** Extract follows **

The EU rules make sense. MS did business there and didn't obey the rules. Now they're getting buttfucked.

And don't keep waving around the "we just won't buy it" card. That only works when alternatives are plentiful. Don't believe me? Take a look at gas.

----------


## Out of the Blue

Is there anything criminal in charging what people will pay for something?

And if we look at the price spike for Vista, I can tell you for certain there are plenty of people sticking with XP because it isn't worth upgrading to get Vista. 

Let's take a look at gas. First off, we have many sources of gas that could be accessed domestically, but aren't, due to the _benevolent_ government. Also, there are numerous taxes on Gas in our country and especially in places in Europe, part of the reason gas is so expensive. Also, there are numerous subsidies for gas companies in our country, which does nothing but give companies profits they couldn't or wouldn't earn competivile on a free market. Also, due to inflation caused by the Feds and our government policies, gas has become more expensive. In fact, if we were on a Gold Standard, which would provide a stable and solid currency (one that would prevent massive government defecit spending), gas prices would be almost the same as they were decades ago. There are several conditions brought on by the Government which are the reasons for rising gas prices. And you know what? Gas companies won't be able to charge whatever they want. As prices get higher and higher, there is a stonger and stronger push for alternative fuels. We are seeing an increasing market for hybrid and other alternative fuel cars.

And, back to MS. One of the reasons the EU is extorting money from the company is because they were charging a liscencing fee for other companies to use coding/information developed by MS. This is the result of research and programming that could have cost millions to create. Does the company not have the right to "sell" the ability for another company to use it? And what right does someone have to say, "Hey, these guys are charging me a lot of money to liscene their software, make them sell it to me for cheaper!"

Anti-trust laws were put in place with the intention to "protect the consumer" however laughable they try to do this. So, who should be the one trying to build a case against MS? Who should be the people who are the brutal "victims" of MS's monopolistic polices? Well, the consumer of course. But, who is really behind the anti-trust claims? Companies like Sun Mircosystems that feel threatened by MS and have a hard time matching them. Companies that want the government to step in and restrain the beast of MS so the "little guy" can have a fair chance, regardless of whether or not they can offer a better product than MS.

And also, I believe I touched upon this earlier, the Anti-Trust laws of the US and the EU are both incredibly vague. They are so vague, in fact, that a company has no idea whether or not it is in compliance with the laws. They have no way of knowing untill someone decides to lodge a complaint that doesn't neccessarily have to be true. And the trial proceding are not held as one would be held for any other case. The prosecuted is not considered innocent until proven guilty. It is considered guilty and must struggle and fight through costly litigation where it has almost no choice but to try to settle or have to pay millions more in lawyers fees and the like.

** End of Extract **
** Data below follows **

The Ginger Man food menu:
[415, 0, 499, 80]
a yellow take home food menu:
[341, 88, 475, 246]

** End of Data below **

> Exercise
Repeat the part of the forum thread on Microsoft and the EU antitrust rules that starts at "Is there anything" and ends at "to get Vista.".

> Exercise result
Is there anything criminal in charging what people will pay for something?

And if we look at the price spike for Vista, I can tell you for certain there are plenty of people sticking with XP because it isn't worth upgrading to get Vista.